**Excerpted text**
Ok guys, I here's the problem. I am on a mobile device so performance is at a premium. I don't have enough cpu to emulate the apu at full 1.7mhz and then resample down to 44khz. What's the proper thing to do here? And how can I do it super fast?
I'm currently point sampling the waveform at regular intervals, and that works but occasionally does not sound very accurate.
No need to sacrifice quality, and this is super-fast (faster than anything else I've seen):
blip_buf library.
Explanation of how it works.
You don't need all 1.7mhz worth of samples, you just need to know when the volume level changes.
Here's an example of how to write a catch-up APU that uses linear interpolation.
You aren't running each cycle separately and accumulating the average volume, you are calling a function whenever the volume level of each channel would change.
This is in pseudocode. It's currently written for floating point, but it's easy enough to change to use fixed point math. (Best to change 'samples to run' into a 32.32 fixed point number on ARM, the UMULL instruction is a very fast way to divide.)
The noise channel will still run the slowest though, since it could change volume as quickly as 4 CPU cycles.
Code:
function run channel (new cpu cycle, new volume)
cycles to run = new cpu cycle - last cpu cycle
last cpu cycle = new cpu cycle
samples to run = cycles to run / (cpu speed / sampling rate)

**Data excerpt**
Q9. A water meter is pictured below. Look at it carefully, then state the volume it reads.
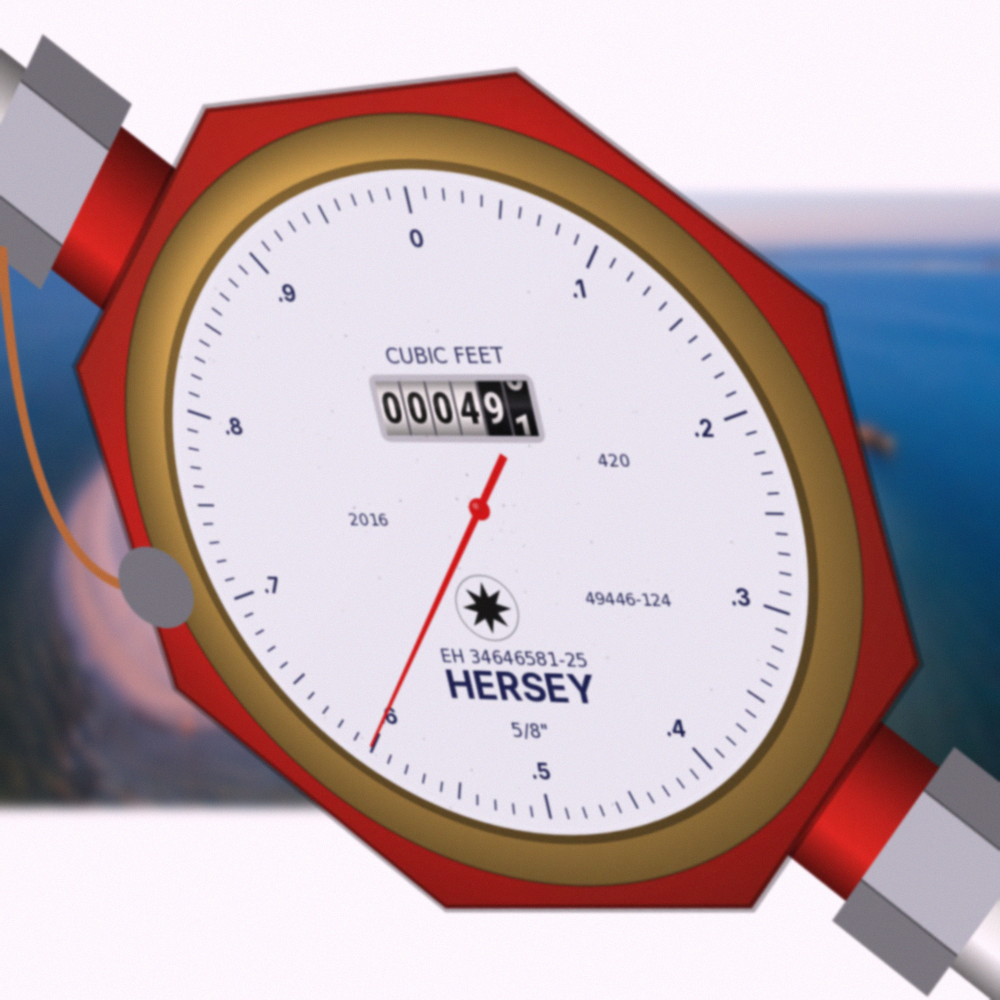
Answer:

**Task list**
[a] In the APU audio thread, why does the noise channel still run the slowest? Answer in one to three sentences.
[b] List every quantity named in the APU audio thread's pseudocode, including the function's parameters.
[c] Carry on the APU audio thread from its last line.

**Answers**
[a] The noise channel still runs the slowest because it can change volume as often as every 4 CPU cycles. The function is called whenever a channel's volume would change, so that channel needs the most calls.

[b] new cpu cycle, new volume, cycles to run, last cpu cycle, samples to run, cpu speed, sampling rate

[c]
//are we inside a fractional sample?
if (position within sample > 0.0)
//will we leave the sample?
if (position within sample + samples to run >= 1.0)
remaining within sample = 1.0 - position within sample
accumulated volume += remaining within sample * old volume
samples to run -= remaining within sample
wave[sample position] = accumulated volume
sample position += 1
else //we don't leave the sample
accumulated volume += samples to run * old volume
position within sample += samples to run
old volume = new volume
return
//run whole samples
whole samples to run = int(samples to run)
for i = 0, i < whole samples to run, i += 1
wave[sample position] = old volume
sample position += 1
samples to run -= whole samples to run
//entering a new partial sample
if (samples to run > 0.0)
accumulated volume = samples to run * old volume
position within sample = samples to run
else
position within sample = 0.0
old volume = new volume
return
I see Blargg also posted his code. He also used band-limited sound (better quality, but slower) as an option instead of just linear interpolation.
Quote:
I see Blargg also posted his code. He also used band-limited sound (better quality, but slower) as an option instead of just linear interpolation.
It can also do linear interpolation, and in my tests, it's faster than even the style of approach you outline above (as well as not requiring any arcane sample calculation so that the APU code is very very clean). If you'd be willing, we can run some benchmarks on whatever portable platform your example is for. Essentially,
Code:
void run_channel( int new_cpu_cycle, int new_volume ) // your code
{
int delta = new_volume - old_volume;
old_volume = new_volume;
blip_add_delta_fast( blip, new_cpu_cycle, delta ); // our waveform changed by delta units at new_cpu_cycle, simple
}
void blip_add_delta_fast( blip_t*, int time, int delta ) // library does this
{
int f = time * factor + offset;
short* b = buffer + (f >> 15);
int d2 = (delta * (f & 0x7FFF)) >> 15;
b [0] += delta - d2;
b [1] += d2;
}
I've surveyed the alternatives and just can't see much reason to use something that complicates the emulator code and is slower as well.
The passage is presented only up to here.